**Provided records:**
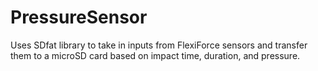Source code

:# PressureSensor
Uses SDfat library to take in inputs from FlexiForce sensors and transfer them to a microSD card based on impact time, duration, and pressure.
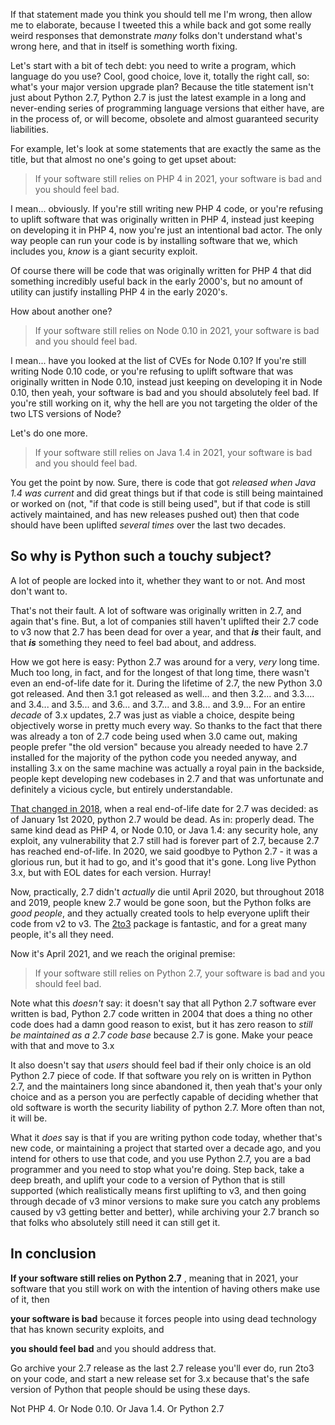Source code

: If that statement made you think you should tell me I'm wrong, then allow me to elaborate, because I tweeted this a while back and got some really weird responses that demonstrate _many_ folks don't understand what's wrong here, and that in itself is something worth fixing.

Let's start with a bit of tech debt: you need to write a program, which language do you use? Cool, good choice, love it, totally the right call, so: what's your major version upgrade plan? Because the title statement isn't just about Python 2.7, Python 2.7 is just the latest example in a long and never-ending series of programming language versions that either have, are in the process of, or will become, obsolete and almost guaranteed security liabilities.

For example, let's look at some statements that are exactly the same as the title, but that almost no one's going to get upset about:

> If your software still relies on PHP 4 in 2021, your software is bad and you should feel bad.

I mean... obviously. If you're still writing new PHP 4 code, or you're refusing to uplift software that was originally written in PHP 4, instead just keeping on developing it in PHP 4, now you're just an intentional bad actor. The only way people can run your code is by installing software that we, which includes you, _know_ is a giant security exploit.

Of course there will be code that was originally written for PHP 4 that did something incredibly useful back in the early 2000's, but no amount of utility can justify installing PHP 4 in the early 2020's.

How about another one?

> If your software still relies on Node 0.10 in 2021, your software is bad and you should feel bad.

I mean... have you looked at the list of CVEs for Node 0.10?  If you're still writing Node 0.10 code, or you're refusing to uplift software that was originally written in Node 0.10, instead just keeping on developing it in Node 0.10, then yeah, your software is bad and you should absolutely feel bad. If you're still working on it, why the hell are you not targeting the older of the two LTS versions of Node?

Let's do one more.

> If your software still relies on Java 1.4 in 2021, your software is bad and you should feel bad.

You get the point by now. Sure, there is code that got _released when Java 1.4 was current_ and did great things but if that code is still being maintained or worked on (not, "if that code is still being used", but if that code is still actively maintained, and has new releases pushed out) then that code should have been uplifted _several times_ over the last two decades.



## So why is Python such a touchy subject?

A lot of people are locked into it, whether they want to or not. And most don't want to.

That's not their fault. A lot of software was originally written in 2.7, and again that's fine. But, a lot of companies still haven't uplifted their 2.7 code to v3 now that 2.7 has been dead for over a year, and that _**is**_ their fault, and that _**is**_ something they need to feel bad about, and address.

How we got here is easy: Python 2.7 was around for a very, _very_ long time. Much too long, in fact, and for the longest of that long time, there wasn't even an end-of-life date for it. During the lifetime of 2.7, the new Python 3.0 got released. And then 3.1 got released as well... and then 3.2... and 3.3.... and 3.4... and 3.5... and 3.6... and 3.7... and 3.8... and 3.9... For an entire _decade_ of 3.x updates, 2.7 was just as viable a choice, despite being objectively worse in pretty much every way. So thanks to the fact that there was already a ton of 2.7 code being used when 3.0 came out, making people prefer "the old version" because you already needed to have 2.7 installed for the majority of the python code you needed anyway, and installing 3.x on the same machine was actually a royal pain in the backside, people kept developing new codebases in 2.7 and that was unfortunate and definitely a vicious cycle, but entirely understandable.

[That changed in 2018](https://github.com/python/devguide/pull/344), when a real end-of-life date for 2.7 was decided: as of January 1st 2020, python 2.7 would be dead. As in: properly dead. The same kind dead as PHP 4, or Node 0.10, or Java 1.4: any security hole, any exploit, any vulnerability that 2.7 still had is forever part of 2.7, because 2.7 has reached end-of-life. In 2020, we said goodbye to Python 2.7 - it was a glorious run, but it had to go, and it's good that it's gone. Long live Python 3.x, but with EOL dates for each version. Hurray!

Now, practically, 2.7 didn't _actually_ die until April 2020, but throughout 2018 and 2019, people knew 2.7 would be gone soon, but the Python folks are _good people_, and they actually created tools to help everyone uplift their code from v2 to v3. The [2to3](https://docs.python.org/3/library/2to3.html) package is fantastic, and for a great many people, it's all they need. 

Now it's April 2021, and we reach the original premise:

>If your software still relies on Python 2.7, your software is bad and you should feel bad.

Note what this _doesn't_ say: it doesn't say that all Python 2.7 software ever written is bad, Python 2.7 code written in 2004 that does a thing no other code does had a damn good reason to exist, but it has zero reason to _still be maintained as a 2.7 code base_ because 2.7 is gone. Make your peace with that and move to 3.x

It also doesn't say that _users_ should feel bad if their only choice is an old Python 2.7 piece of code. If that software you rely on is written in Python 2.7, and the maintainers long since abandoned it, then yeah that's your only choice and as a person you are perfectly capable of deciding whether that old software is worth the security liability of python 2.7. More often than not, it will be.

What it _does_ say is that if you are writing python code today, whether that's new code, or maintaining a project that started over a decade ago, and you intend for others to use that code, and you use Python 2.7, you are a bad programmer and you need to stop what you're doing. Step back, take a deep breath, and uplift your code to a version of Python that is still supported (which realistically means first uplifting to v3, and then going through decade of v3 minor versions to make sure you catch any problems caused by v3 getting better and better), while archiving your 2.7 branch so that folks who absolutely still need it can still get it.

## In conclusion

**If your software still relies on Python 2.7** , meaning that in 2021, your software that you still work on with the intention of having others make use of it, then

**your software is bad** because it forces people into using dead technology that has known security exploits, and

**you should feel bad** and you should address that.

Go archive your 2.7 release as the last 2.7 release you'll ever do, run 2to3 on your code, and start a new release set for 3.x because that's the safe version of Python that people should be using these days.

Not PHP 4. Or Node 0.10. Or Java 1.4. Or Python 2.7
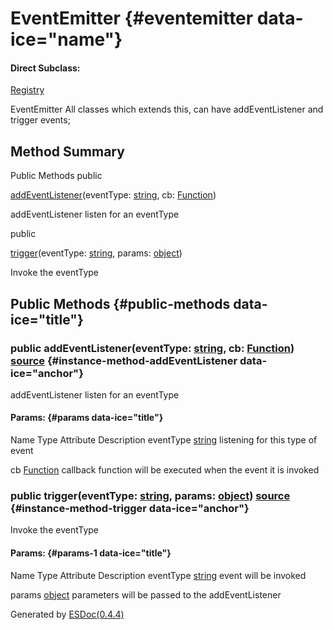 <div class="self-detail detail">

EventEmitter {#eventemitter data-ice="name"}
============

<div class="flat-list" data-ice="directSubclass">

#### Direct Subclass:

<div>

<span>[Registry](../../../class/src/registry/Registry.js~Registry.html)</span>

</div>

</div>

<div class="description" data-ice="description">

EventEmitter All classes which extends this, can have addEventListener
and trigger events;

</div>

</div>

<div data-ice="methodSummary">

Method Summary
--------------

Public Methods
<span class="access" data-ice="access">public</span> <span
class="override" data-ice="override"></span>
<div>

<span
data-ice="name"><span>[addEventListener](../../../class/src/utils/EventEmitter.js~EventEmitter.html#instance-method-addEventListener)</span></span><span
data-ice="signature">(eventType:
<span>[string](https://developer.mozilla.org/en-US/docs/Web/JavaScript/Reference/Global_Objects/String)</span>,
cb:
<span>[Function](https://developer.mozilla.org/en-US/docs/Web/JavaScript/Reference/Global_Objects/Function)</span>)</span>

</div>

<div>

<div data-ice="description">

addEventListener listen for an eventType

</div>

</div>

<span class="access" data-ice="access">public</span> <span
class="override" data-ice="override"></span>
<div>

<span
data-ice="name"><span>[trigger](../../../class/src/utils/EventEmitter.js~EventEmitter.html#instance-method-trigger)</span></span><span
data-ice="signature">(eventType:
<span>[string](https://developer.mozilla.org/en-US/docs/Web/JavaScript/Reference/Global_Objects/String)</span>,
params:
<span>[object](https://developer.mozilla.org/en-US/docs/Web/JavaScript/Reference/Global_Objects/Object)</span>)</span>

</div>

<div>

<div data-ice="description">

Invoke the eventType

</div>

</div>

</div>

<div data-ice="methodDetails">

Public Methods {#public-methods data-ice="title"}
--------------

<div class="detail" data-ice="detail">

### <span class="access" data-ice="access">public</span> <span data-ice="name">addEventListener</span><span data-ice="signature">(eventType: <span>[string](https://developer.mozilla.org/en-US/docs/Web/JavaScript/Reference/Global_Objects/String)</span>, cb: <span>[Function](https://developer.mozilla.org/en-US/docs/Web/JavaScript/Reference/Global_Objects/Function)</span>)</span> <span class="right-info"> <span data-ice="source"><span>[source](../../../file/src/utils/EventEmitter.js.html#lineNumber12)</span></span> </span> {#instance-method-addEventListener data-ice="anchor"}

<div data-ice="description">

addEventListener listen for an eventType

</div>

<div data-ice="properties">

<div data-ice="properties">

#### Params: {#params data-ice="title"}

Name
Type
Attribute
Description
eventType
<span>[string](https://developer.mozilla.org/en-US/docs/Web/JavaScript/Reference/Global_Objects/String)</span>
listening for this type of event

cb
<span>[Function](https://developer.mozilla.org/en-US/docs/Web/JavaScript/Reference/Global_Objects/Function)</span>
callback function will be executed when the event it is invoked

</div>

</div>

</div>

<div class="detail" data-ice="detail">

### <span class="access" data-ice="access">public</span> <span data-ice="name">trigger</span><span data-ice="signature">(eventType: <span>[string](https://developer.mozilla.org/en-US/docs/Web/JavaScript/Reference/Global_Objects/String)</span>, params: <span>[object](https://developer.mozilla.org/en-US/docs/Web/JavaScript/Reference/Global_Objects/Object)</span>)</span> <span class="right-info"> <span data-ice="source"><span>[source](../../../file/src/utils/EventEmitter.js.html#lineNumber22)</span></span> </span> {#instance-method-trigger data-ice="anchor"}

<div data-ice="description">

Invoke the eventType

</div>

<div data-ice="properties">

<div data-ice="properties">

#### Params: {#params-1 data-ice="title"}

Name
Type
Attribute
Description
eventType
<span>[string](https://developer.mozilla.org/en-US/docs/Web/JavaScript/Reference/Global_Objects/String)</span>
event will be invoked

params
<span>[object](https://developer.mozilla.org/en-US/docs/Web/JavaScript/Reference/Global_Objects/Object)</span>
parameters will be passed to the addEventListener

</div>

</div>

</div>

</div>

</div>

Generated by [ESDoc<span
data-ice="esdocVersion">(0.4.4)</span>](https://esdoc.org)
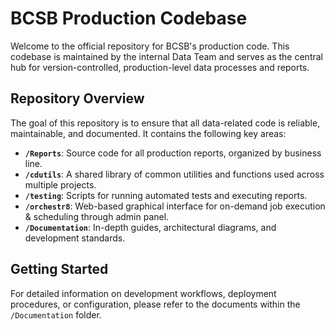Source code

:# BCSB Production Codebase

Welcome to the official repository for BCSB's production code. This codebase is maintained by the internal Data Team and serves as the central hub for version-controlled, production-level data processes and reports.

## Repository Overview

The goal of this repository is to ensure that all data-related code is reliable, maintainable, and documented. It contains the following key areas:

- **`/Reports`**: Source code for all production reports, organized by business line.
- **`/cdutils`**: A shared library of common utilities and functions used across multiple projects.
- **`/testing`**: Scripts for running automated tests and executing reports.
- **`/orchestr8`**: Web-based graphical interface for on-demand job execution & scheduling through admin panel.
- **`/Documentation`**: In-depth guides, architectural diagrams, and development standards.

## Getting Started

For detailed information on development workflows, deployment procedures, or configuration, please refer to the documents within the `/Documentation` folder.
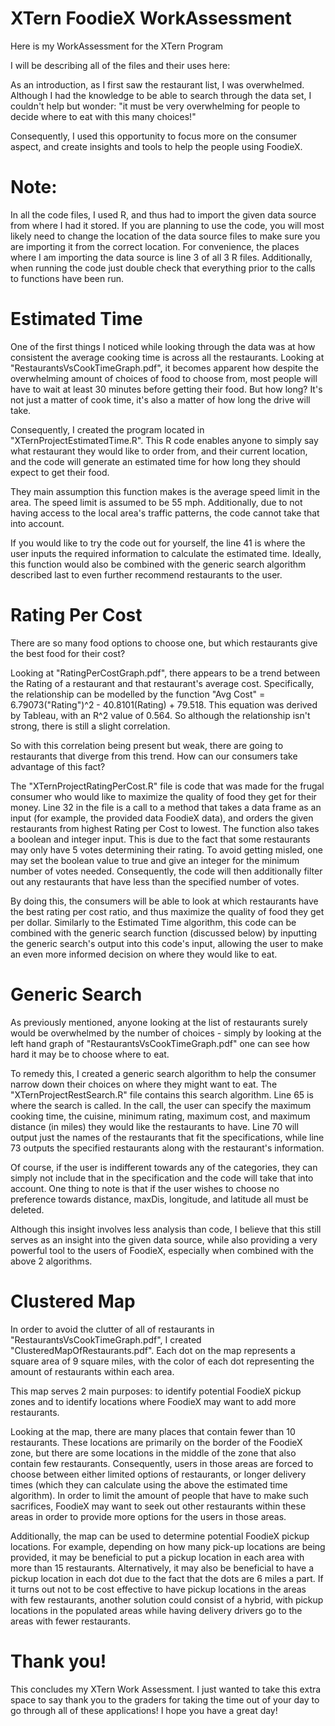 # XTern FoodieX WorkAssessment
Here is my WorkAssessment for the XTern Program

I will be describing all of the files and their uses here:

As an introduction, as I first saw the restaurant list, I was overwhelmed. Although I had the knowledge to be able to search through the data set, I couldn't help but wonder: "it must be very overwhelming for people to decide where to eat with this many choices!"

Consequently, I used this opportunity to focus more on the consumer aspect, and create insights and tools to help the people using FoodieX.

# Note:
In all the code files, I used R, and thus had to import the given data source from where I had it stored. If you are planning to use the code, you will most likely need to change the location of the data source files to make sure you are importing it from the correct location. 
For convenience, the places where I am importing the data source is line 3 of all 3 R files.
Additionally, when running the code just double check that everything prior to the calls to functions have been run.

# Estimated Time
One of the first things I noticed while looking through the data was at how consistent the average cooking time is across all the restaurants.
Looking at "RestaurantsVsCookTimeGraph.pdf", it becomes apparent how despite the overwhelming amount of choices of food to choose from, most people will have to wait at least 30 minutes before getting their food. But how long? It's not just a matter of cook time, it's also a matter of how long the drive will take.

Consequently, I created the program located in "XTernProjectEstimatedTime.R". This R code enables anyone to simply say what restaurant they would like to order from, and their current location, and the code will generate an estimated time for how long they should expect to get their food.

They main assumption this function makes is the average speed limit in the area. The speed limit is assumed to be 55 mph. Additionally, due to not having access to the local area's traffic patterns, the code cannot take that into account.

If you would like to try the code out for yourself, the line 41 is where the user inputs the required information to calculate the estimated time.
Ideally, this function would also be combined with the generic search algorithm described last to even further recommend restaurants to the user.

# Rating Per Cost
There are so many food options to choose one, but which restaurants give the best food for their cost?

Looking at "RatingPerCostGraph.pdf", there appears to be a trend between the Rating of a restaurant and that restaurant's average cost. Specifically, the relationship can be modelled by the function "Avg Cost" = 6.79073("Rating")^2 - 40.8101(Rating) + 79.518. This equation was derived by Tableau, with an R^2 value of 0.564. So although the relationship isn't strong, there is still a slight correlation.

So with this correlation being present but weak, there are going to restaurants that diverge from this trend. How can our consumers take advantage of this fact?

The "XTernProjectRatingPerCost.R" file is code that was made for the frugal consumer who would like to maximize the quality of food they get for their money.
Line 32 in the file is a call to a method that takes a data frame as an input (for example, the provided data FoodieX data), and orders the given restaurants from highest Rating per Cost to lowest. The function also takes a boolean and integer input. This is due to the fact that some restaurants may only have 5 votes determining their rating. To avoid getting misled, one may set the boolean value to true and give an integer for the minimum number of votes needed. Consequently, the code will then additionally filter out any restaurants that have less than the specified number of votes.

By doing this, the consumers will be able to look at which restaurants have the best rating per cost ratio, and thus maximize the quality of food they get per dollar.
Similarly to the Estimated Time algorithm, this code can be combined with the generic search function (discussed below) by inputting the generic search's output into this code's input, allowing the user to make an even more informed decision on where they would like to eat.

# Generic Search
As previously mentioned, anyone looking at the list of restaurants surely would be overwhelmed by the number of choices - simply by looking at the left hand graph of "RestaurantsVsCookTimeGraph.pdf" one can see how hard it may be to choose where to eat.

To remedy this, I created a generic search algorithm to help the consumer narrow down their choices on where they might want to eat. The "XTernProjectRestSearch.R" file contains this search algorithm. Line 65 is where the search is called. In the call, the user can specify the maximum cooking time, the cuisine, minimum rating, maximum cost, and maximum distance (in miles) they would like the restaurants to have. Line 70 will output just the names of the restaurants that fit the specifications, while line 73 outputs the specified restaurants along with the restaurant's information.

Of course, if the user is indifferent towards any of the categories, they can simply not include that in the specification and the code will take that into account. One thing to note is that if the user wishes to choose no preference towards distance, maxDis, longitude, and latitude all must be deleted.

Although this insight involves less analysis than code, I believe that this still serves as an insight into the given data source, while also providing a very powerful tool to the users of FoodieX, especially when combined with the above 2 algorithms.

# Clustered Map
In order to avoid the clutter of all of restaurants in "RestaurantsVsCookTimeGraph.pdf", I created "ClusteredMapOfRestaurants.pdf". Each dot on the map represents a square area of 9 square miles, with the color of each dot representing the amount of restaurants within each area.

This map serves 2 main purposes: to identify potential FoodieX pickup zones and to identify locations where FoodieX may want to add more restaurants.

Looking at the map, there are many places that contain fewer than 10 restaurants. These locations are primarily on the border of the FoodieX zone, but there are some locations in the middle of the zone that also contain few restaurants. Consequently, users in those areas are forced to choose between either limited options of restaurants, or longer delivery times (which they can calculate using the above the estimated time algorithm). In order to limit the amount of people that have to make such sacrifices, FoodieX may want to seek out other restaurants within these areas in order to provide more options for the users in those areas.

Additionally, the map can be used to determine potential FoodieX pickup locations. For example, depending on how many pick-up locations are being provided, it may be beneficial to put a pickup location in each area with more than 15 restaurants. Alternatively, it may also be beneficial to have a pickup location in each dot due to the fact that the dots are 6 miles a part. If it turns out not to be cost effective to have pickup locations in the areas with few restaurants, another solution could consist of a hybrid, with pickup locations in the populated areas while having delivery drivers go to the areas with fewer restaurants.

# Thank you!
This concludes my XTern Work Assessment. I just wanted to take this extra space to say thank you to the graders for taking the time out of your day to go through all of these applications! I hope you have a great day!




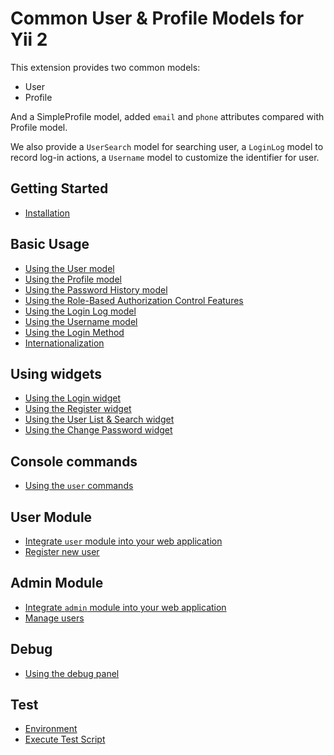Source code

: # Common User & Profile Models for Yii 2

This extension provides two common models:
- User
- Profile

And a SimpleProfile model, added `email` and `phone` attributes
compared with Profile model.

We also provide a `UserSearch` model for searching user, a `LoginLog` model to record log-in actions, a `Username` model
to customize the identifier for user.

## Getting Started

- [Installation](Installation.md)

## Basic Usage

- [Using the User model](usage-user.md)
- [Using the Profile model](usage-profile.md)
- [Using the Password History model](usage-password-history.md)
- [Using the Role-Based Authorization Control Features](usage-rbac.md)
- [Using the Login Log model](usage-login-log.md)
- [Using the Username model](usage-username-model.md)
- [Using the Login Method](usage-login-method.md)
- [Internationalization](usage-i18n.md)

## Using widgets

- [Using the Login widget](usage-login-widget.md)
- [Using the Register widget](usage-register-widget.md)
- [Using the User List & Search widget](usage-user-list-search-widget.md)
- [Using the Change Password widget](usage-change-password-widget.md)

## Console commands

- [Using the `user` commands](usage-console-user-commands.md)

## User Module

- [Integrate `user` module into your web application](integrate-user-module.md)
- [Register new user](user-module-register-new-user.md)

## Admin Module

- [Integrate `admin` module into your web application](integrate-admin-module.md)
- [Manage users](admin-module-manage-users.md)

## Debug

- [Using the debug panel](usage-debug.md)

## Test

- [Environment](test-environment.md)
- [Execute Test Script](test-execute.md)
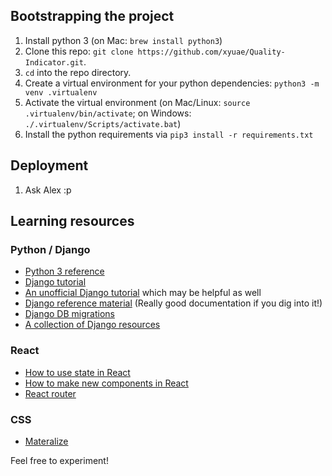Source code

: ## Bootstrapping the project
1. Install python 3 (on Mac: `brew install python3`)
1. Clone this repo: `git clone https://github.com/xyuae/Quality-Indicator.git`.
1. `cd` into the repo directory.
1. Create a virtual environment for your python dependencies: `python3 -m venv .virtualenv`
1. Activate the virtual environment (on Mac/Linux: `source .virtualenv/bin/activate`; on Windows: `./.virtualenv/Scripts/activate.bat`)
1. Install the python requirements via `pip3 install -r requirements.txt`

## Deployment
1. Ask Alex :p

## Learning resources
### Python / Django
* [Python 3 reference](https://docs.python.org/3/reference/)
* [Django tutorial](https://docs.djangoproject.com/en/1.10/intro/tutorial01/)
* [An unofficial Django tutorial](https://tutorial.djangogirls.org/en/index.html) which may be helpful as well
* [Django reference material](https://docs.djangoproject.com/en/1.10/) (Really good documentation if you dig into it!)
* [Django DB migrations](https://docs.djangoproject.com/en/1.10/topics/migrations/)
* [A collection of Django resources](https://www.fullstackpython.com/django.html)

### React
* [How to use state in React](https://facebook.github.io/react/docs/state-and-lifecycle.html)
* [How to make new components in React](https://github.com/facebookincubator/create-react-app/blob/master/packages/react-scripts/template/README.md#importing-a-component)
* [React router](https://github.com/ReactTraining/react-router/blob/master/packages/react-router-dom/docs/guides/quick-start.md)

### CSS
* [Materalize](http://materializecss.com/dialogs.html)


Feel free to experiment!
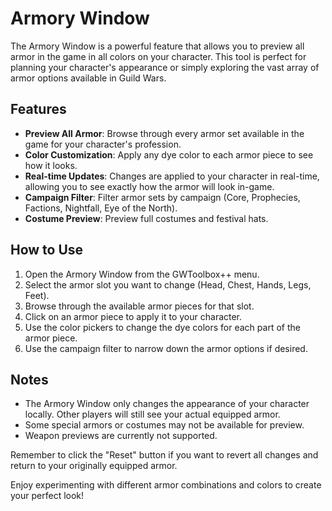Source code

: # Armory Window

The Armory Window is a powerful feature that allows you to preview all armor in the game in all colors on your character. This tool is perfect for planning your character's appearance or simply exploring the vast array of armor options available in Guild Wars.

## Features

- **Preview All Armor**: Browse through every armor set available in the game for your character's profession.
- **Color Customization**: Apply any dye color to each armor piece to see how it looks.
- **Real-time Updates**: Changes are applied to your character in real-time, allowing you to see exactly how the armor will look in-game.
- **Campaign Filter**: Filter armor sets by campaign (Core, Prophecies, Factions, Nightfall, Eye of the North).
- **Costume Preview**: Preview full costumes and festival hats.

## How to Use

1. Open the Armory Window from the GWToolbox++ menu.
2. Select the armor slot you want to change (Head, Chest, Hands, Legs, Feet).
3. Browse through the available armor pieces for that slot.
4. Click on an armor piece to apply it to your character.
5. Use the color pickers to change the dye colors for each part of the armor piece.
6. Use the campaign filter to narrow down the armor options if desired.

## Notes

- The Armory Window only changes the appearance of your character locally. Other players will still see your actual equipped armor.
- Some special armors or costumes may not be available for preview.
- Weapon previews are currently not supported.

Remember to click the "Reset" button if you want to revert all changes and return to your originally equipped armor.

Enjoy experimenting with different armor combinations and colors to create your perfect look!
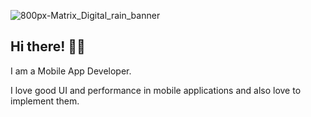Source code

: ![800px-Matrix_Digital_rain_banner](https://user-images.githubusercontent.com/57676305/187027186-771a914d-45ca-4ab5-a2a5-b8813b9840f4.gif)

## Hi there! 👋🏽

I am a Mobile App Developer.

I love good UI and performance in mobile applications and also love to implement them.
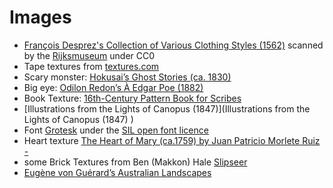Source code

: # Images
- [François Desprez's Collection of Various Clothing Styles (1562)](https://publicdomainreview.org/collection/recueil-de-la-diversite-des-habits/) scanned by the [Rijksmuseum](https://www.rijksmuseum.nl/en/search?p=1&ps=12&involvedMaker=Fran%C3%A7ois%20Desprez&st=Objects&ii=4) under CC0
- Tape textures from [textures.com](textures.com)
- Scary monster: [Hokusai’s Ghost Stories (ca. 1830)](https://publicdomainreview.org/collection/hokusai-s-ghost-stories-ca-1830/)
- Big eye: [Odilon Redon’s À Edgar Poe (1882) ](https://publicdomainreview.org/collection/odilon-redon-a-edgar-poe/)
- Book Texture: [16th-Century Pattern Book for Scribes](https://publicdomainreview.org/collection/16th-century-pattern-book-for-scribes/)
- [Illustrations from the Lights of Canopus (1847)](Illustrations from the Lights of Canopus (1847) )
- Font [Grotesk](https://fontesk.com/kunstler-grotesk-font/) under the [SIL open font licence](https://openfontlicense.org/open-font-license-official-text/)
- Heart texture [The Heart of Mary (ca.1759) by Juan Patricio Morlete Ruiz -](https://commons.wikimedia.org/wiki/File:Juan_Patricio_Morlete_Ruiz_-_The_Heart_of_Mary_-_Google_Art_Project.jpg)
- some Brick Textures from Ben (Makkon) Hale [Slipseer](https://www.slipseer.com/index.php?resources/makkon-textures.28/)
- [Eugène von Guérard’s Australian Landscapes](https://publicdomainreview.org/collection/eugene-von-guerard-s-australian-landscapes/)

**How to complete this task:**
A verbatim transcription is needed of the lines above, starting at the line with "6. Use the campaign" and ending at the line with "- Weapon previews", both included, and of nothing else.

**Output of the exercise:**
6. Use the campaign filter to narrow down the armor options if desired.

## Notes

- The Armory Window only changes the appearance of your character locally. Other players will still see your actual equipped armor.
- Some special armors or costumes may not be available for preview.
- Weapon previews are currently not supported.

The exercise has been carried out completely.